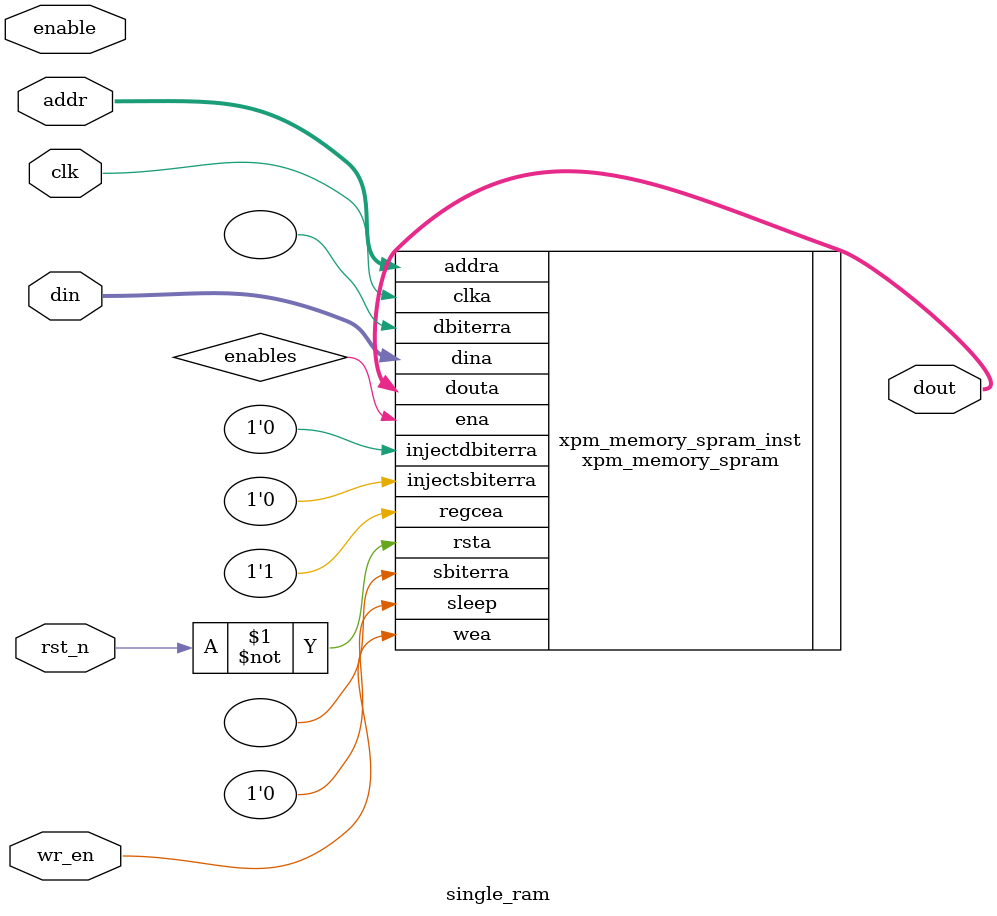
<source format=sv>

`timescale 1ns/1ps

module single_ram #(
    parameter DATA_WIDTH        = 32,
    parameter BYTE_WRITE_WIDTH  = 32,
    parameter ADDR_WIDTH        = 6,
    parameter READ_LATENCY      = 2,
    parameter WRITE_MODE        = "write_first"
) (
    input   clk,
    input   rst_n,
    input   enable,
    input  [DATA_WIDTH/BYTE_WRITE_WIDTH-1:0]    wr_en,
    input  [DATA_WIDTH-1:0]                     din,
    input  [ADDR_WIDTH-1:0]                     addr,
    output [DATA_WIDTH-1:0]                     dout
);

xpm_memory_spram #(
    .ADDR_WIDTH_A           (   ADDR_WIDTH  ),
    .AUTO_SLEEP_TIME        (   0           ),
    .BYTE_WRITE_WIDTH_A     (   8           ),
    .CASCADE_HEIGHT         (   0           ),
    .ECC_MODE               (   "no_ecc"    ),
    .MEMORY_INIT_FILE       (   "none"      ),
    .MEMORY_INIT_PARAM      (   "0"         ),
    .MEMORY_OPTIMIZATION    (   "true"      ),
    .MEMORY_PRIMITIVE       (   "auto"      ),
    .MEMORY_SIZE            (   2**ADDR_WIDTH * DATA_WIDTH), 
    .MESSAGE_CONTROL        (   0           ),
    .READ_DATA_WIDTH_A      (   DATA_WIDTH  ),
    .READ_LATENCY_A         (   READ_LATENCY),
    .READ_RESET_VALUE_A     (   "0"         ),
    .RST_MODE_A             (   "SYNC"      ),
    .SIM_ASSERT_CHK         (   0           ),
    .USE_MEM_INIT           (   1           ),
    .USE_MEM_INIT_MMI       (   0           ),
    .WAKEUP_TIME            (   "disable_sleep" ),
    .WRITE_DATA_WIDTH_A     (   DATA_WIDTH  ),
    .WRITE_MODE_A           (   WRITE_MODE      ),
    .WRITE_PROTECT          (   1               ) 
)
xpm_memory_spram_inst (
    .dbiterra(),                // 1-bit output: Status signal to indicate double bit error occurrence
                                // on the data output of port A.

    .douta(dout),               // READ_DATA_WIDTH_A-bit output: Data output for port A read operations.
    .sbiterra(),                // 1-bit output: Status signal to indicate single bit error occurrence
                                // on the data output of port A.

    .addra(addr),               // ADDR_WIDTH_A-bit input: Address for port A write and read operations.
    .clka(clk),                 // 1-bit input: Clock signal for port A.
    .dina(din),                 // WRITE_DATA_WIDTH_A-bit input: Data input for port A write operations.
    .ena(enables),              // 1-bit input: Memory enable signal for port A. Must be high on clock
                                // cycles when read or write operations are initiated. Pipelined
                                // internally.

    .injectdbiterra(1'b0),      // 1-bit input: Controls double bit error injection on input data when
                                // ECC enabled (Error injection capability is not available in
                                // "decode_only" mode).

    .injectsbiterra(1'b0),      // 1-bit input: Controls single bit error injection on input data when
                                // ECC enabled (Error injection capability is not available in
                                // "decode_only" mode).

    .regcea(1'b1),              // 1-bit input: Clock Enable for the last register stage on the output
                                // data path.

    .rsta(~rst_n),              // 1-bit input: Reset signal for the final port A output register stage.
                                // Synchronously resets output port douta to the value specified by
                                // parameter READ_RESET_VALUE_A.

    .sleep(1'b0),               // 1-bit input: sleep signal to enable the dynamic power saving feature.
    .wea(wr_en)                 // WRITE_DATA_WIDTH_A/BYTE_WRITE_WIDTH_A-bit input: Write enable vector
                                // for port A input data port dina. 1 bit wide when word-wide writes are
                                // used. In byte-wide write configurations, each bit controls the
                                // writing one byte of dina to address addra. For example, to
                                // synchronously write only bits [15-8] of dina when WRITE_DATA_WIDTH_A
                                // is 32, wea would be 4'b0010.
);
endmodule

// XPM_MEMORY instantiation template for Single Port RAM configurations
// Refer to the targeted device family architecture libraries guide for XPM_MEMORY documentation
// =======================================================================================================================

// Parameter usage table, organized as follows:
// +---------------------------------------------------------------------------------------------------------------------+
// | Parameter name       | Data type          | Restrictions, if applicable                                             |
// |---------------------------------------------------------------------------------------------------------------------|
// | Description                                                                                                         |
// +---------------------------------------------------------------------------------------------------------------------+
// +---------------------------------------------------------------------------------------------------------------------+
// | ADDR_WIDTH_A         | Integer            | Range: 1 - 20. Default value = 6.                                       |
// |---------------------------------------------------------------------------------------------------------------------|
// | Specify the width of the port A address port addra, in bits.                                                        |
// | Must be large enough to access the entire memory from port A, i.e. &gt;= $clog2(MEMORY_SIZE/[WRITE|READ]_DATA_WIDTH_A).|
// +---------------------------------------------------------------------------------------------------------------------+
// | AUTO_SLEEP_TIME      | Integer            | Range: 0 - 15. Default value = 0.                                       |
// |---------------------------------------------------------------------------------------------------------------------|
// | Specify the number of clka cycles to auto-sleep, if feature is available in architecture.                           |
// |                                                                                                                     |
// | 0 - Disable auto-sleep feature                                                                                      |
// | 3-15 - Number of auto-sleep latency cycles                                                                          |
// |                                                                                                                     |
// | Do not change from the value provided in the template instantiation.                                                |
// +---------------------------------------------------------------------------------------------------------------------+
// | BYTE_WRITE_WIDTH_A   | Integer            | Range: 1 - 4608. Default value = 32.                                    |
// |---------------------------------------------------------------------------------------------------------------------|
// | To enable byte-wide writes on port A, specify the byte width, in bits.                                              |
// |                                                                                                                     |
// | 8- 8-bit byte-wide writes, legal when WRITE_DATA_WIDTH_A is an integer multiple of 8                                |
// | 9- 9-bit byte-wide writes, legal when WRITE_DATA_WIDTH_A is an integer multiple of 9                                |
// |                                                                                                                     |
// | Or to enable word-wide writes on port A, specify the same value as for WRITE_DATA_WIDTH_A.                          |
// +---------------------------------------------------------------------------------------------------------------------+
// | CASCADE_HEIGHT       | Integer            | Range: 0 - 64. Default value = 0.                                       |
// |---------------------------------------------------------------------------------------------------------------------|
// | 0- No Cascade Height, Allow Vivado Synthesis to choose.                                                             |
// | 1 or more - Vivado Synthesis sets the specified value as Cascade Height.                                            |
// +---------------------------------------------------------------------------------------------------------------------+
// | ECC_MODE             | String             | Allowed values: no_ecc, both_encode_and_decode, decode_only, encode_only. Default value = no_ecc.|
// |---------------------------------------------------------------------------------------------------------------------|
// |                                                                                                                     |
// |   "no_ecc" - Disables ECC                                                                                           |
// |   "encode_only" - Enables ECC Encoder only                                                                          |
// |   "decode_only" - Enables ECC Decoder only                                                                          |
// |   "both_encode_and_decode" - Enables both ECC Encoder and Decoder                                                   |
// +---------------------------------------------------------------------------------------------------------------------+
// | MEMORY_INIT_FILE     | String             | Default value = none.                                                   |
// |---------------------------------------------------------------------------------------------------------------------|
// | Specify "none" (including quotes) for no memory initialization, or specify the name of a memory initialization file-|
// | Enter only the name of the file with .mem extension, including quotes but without path (e.g. "my_file.mem").        |
// | File format must be ASCII and consist of only hexadecimal values organized into the specified depth by              |
// | narrowest data width generic value of the memory. Initialization of memory happens through the file name specified only when parameter|
// | MEMORY_INIT_PARAM value is equal to "".                                                                             |
// | When using XPM_MEMORY in a project, add the specified file to the Vivado project as a design source.                |
// +---------------------------------------------------------------------------------------------------------------------+
// | MEMORY_INIT_PARAM    | String             | Default value = 0.                                                      |
// |---------------------------------------------------------------------------------------------------------------------|
// | Specify "" or "0" (including quotes) for no memory initialization through parameter, or specify the string          |
// | containing the hex characters. Enter only hex characters with each location separated by delimiter (,).             |
// | Parameter format must be ASCII and consist of only hexadecimal values organized into the specified depth by         |
// | narrowest data width generic value of the memory.For example, if the narrowest data width is 8, and the depth of    |
// | memory is 8 locations, then the parameter value should be passed as shown below.                                    |
// | parameter MEMORY_INIT_PARAM = "AB,CD,EF,1,2,34,56,78"                                                               |
// | Where "AB" is the 0th location and "78" is the 7th location.                                                        |
// +---------------------------------------------------------------------------------------------------------------------+
// | MEMORY_OPTIMIZATION  | String             | Allowed values: true, false. Default value = true.                      |
// |---------------------------------------------------------------------------------------------------------------------|
// | Specify "true" to enable the optimization of unused memory or bits in the memory structure. Specify "false" to      |
// | disable the optimization of unused memory or bits in the memory structure.                                          |
// +---------------------------------------------------------------------------------------------------------------------+
// | MEMORY_PRIMITIVE     | String             | Allowed values: auto, block, distributed, mixed, ultra. Default value = auto.|
// |---------------------------------------------------------------------------------------------------------------------|
// | Designate the memory primitive (resource type) to use.                                                              |
// |                                                                                                                     |
// |   "auto"- Allow Vivado Synthesis to choose                                                                          |
// |   "distributed"- Distributed memory                                                                                 |
// |   "block"- Block memory                                                                                             |
// |   "ultra"- Ultra RAM memory                                                                                         |
// |   "mixed"- Mixed memory                                                                                             |
// |                                                                                                                     |
// | NOTE: There may be a behavior mismatch if Block RAM or Ultra RAM specific features, like ECC or Asymmetry, are selected with MEMORY_PRIMITIVE set to "auto".|
// +---------------------------------------------------------------------------------------------------------------------+
// | MEMORY_SIZE          | Integer            | Range: 2 - 150994944. Default value = 2048.                             |
// |---------------------------------------------------------------------------------------------------------------------|
// | Specify the total memory array size, in bits.                                                                       |
// | For example, enter 65536 for a 2kx32 RAM.                                                                           |
// |                                                                                                                     |
// |   When ECC is enabled and set to "encode_only", then the memory size has to be multiples of READ_DATA_WIDTH_A       |
// |   When ECC is enabled and set to "decode_only", then the memory size has to be multiples of WRITE_DATA_WIDTH_A      |
// +---------------------------------------------------------------------------------------------------------------------+
// | MESSAGE_CONTROL      | Integer            | Range: 0 - 1. Default value = 0.                                        |
// |---------------------------------------------------------------------------------------------------------------------|
// | Specify 1 to enable the dynamic message reporting such as collision warnings, and 0 to disable the message reporting|
// +---------------------------------------------------------------------------------------------------------------------+
// | READ_DATA_WIDTH_A    | Integer            | Range: 1 - 4608. Default value = 32.                                    |
// |---------------------------------------------------------------------------------------------------------------------|
// | Specify the width of the port A read data output port douta, in bits.                                               |
// | The values of READ_DATA_WIDTH_A and WRITE_DATA_WIDTH_A must be equal.                                               |
// | When ECC is enabled and set to "encode_only", then READ_DATA_WIDTH_A has to be multiples of 72-bits.                |
// | When ECC is enabled and set to "decode_only" or "both_encode_and_decode", then READ_DATA_WIDTH_A has to be          |
// | multiples of 64-bits.                                                                                               |
// +---------------------------------------------------------------------------------------------------------------------+
// | READ_LATENCY_A       | Integer            | Range: 0 - 100. Default value = 2.                                      |
// |---------------------------------------------------------------------------------------------------------------------|
// | Specify the number of register stages in the port A read data pipeline. Read data output to port douta takes this   |
// | number of clka cycles.                                                                                              |
// |                                                                                                                     |
// | To target block memory, a value of 1 or larger is required- 1 causes use of memory latch only; 2 causes use of      |
// | output register.                                                                                                    |
// | To target distributed memory, a value of 0 or larger is required- 0 indicates combinatorial output.                 |
// | Values larger than 2 synthesize additional flip-flops that are not retimed into memory primitives.                  |
// +---------------------------------------------------------------------------------------------------------------------+
// | READ_RESET_VALUE_A   | String             | Default value = 0.                                                      |
// |---------------------------------------------------------------------------------------------------------------------|
// | Specify the reset value of the port A final output register stage in response to rsta input port is assertion.      |
// | Since this parameter is a string, you must specify the hex values inside double quotes. For example,                |
// | If the read data width is 8, then specify READ_RESET_VALUE_A = "EA";                                                |
// | When ECC is enabled, then reset value is not supported.                                                             |
// +---------------------------------------------------------------------------------------------------------------------+
// | RST_MODE_A           | String             | Allowed values: SYNC, ASYNC. Default value = SYNC.                      |
// |---------------------------------------------------------------------------------------------------------------------|
// | Describes the behaviour of the reset                                                                                |
// |                                                                                                                     |
// |   "SYNC" - when reset is applied, synchronously resets output port douta to the value specified by parameter READ_RESET_VALUE_A|
// |   "ASYNC" - when reset is applied, asynchronously resets output port douta to zero                                  |
// +---------------------------------------------------------------------------------------------------------------------+
// | SIM_ASSERT_CHK       | Integer            | Range: 0 - 1. Default value = 0.                                        |
// |---------------------------------------------------------------------------------------------------------------------|
// | 0- Disable simulation message reporting. Messages related to potential misuse will not be reported.                 |
// | 1- Enable simulation message reporting. Messages related to potential misuse will be reported.                      |
// +---------------------------------------------------------------------------------------------------------------------+
// | USE_MEM_INIT         | Integer            | Range: 0 - 1. Default value = 1.                                        |
// |---------------------------------------------------------------------------------------------------------------------|
// | Specify 1 to enable the generation of below message and 0 to disable generation of the following message completely.|
// | "INFO - MEMORY_INIT_FILE and MEMORY_INIT_PARAM together specifies no memory initialization.                         |
// | Initial memory contents will be all 0s."                                                                            |
// | NOTE: This message gets generated only when there is no Memory Initialization specified either through file or      |
// | Parameter.                                                                                                          |
// +---------------------------------------------------------------------------------------------------------------------+
// | USE_MEM_INIT_MMI     | Integer            | Range: 0 - 1. Default value = 0.                                        |
// |---------------------------------------------------------------------------------------------------------------------|
// | Specify 1 to expose this memory information to be written out in the MMI file.                                      |
// +---------------------------------------------------------------------------------------------------------------------+
// | WAKEUP_TIME          | String             | Allowed values: disable_sleep, use_sleep_pin. Default value = disable_sleep.|
// |---------------------------------------------------------------------------------------------------------------------|
// | Specify "disable_sleep" to disable dynamic power saving option, and specify "use_sleep_pin" to enable the           |
// | dynamic power saving option                                                                                         |
// +---------------------------------------------------------------------------------------------------------------------+
// | WRITE_DATA_WIDTH_A   | Integer            | Range: 1 - 4608. Default value = 32.                                    |
// |---------------------------------------------------------------------------------------------------------------------|
// | Specify the width of the port A write data input port dina, in bits.                                                |
// | The values of WRITE_DATA_WIDTH_A and READ_DATA_WIDTH_A must be equal.                                               |
// | When ECC is enabled and set to "encode_only" or "both_encode_and_decode", then WRITE_DATA_WIDTH_A must be           |
// | multiples of 64-bits.                                                                                               |
// | When ECC is enabled and set to "decode_only", then WRITE_DATA_WIDTH_A must be multiples of 72-bits.                 |
// +---------------------------------------------------------------------------------------------------------------------+
// | WRITE_MODE_A         | String             | Allowed values: read_first, no_change, write_first. Default value = read_first.|
// |---------------------------------------------------------------------------------------------------------------------|
// | Write mode behavior for port A output data port, douta.                                                             |
// +---------------------------------------------------------------------------------------------------------------------+
// | WRITE_PROTECT        | Integer            | Range: 0 - 1. Default value = 1.                                        |
// |---------------------------------------------------------------------------------------------------------------------|
// | Default value is 1, means write is protected through enable and write enable and hence the LUT is placed before the memory. This is the default behaviour to access memory.|
// | When 0, disables write protection. Write enable (WE) directly connected to memory.                                  |
// | NOTE: Disable this option only if the advanced users can guarantee that the write enable (WE) cannot be given without enable (EN).|
// +---------------------------------------------------------------------------------------------------------------------+

// Port usage table, organized as follows:
// +---------------------------------------------------------------------------------------------------------------------+
// | Port name      | Direction | Size, in bits                         | Domain  | Sense       | Handling if unused     |
// |---------------------------------------------------------------------------------------------------------------------|
// | Description                                                                                                         |
// +---------------------------------------------------------------------------------------------------------------------+
// +---------------------------------------------------------------------------------------------------------------------+
// | addra          | Input     | ADDR_WIDTH_A                          | clka    | NA          | Required               |
// |---------------------------------------------------------------------------------------------------------------------|
// | Address for port A write and read operations.                                                                       |
// +---------------------------------------------------------------------------------------------------------------------+
// | clka           | Input     | 1                                     | NA      | Rising edge | Required               |
// |---------------------------------------------------------------------------------------------------------------------|
// | Clock signal for port A.                                                                                            |
// +---------------------------------------------------------------------------------------------------------------------+
// | dbiterra       | Output    | 1                                     | clka    | Active-high | DoNotCare              |
// |---------------------------------------------------------------------------------------------------------------------|
// | Status signal to indicate double bit error occurrence on the data output of port A.                                 |
// +---------------------------------------------------------------------------------------------------------------------+
// | dina           | Input     | WRITE_DATA_WIDTH_A                    | clka    | NA          | Required               |
// |---------------------------------------------------------------------------------------------------------------------|
// | Data input for port A write operations.                                                                             |
// +---------------------------------------------------------------------------------------------------------------------+
// | douta          | Output    | READ_DATA_WIDTH_A                     | clka    | NA          | Required               |
// |---------------------------------------------------------------------------------------------------------------------|
// | Data output for port A read operations.                                                                             |
// +---------------------------------------------------------------------------------------------------------------------+
// | ena            | Input     | 1                                     | clka    | Active-high | Required               |
// |---------------------------------------------------------------------------------------------------------------------|
// | Memory enable signal for port A.                                                                                    |
// | Must be high on clock cycles when read or write operations are initiated. Pipelined internally.                     |
// +---------------------------------------------------------------------------------------------------------------------+
// | injectdbiterra | Input     | 1                                     | clka    | Active-high | Tie to 1'b0            |
// |---------------------------------------------------------------------------------------------------------------------|
// | Controls double bit error injection on input data when ECC enabled (Error injection capability is not available in  |
// | "decode_only" mode).                                                                                                |
// +---------------------------------------------------------------------------------------------------------------------+
// | injectsbiterra | Input     | 1                                     | clka    | Active-high | Tie to 1'b0            |
// |---------------------------------------------------------------------------------------------------------------------|
// | Controls single bit error injection on input data when ECC enabled (Error injection capability is not available in  |
// | "decode_only" mode).                                                                                                |
// +---------------------------------------------------------------------------------------------------------------------+
// | regcea         | Input     | 1                                     | clka    | Active-high | Tie to 1'b1            |
// |---------------------------------------------------------------------------------------------------------------------|
// | Clock Enable for the last register stage on the output data path.                                                   |
// +---------------------------------------------------------------------------------------------------------------------+
// | rsta           | Input     | 1                                     | clka    | Active-high | Required               |
// |---------------------------------------------------------------------------------------------------------------------|
// | Reset signal for the final port A output register stage.                                                            |
// | Synchronously resets output port douta to the value specified by parameter READ_RESET_VALUE_A.                      |
// +---------------------------------------------------------------------------------------------------------------------+
// | sbiterra       | Output    | 1                                     | clka    | Active-high | DoNotCare              |
// |---------------------------------------------------------------------------------------------------------------------|
// | Status signal to indicate single bit error occurrence on the data output of port A.                                 |
// +---------------------------------------------------------------------------------------------------------------------+
// | sleep          | Input     | 1                                     | NA      | Active-high | Tie to 1'b0            |
// |---------------------------------------------------------------------------------------------------------------------|
// | sleep signal to enable the dynamic power saving feature.                                                            |
// +---------------------------------------------------------------------------------------------------------------------+
// | wea            | Input     | WRITE_DATA_WIDTH_A/BYTE_WRITE_WIDTH_A | clka    | Active-high | Required               |
// |---------------------------------------------------------------------------------------------------------------------|
// | Write enable vector for port A input data port dina. 1 bit wide when word-wide writes are used.                     |
// | In byte-wide write configurations, each bit controls the writing one byte of dina to address addra.                 |
// | For example, to synchronously write only bits [15-8] of dina when WRITE_DATA_WIDTH_A is 32, wea would be 4'b0010.   |
// +---------------------------------------------------------------------------------------------------------------------+
	
				
</source>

· · · ·

Take every line from the data that contains the word "writing".

● **Exercise answer**
                                // writing one byte of dina to address addra. For example, to
// | In byte-wide write configurations, each bit controls the writing one byte of dina to address addra.                 |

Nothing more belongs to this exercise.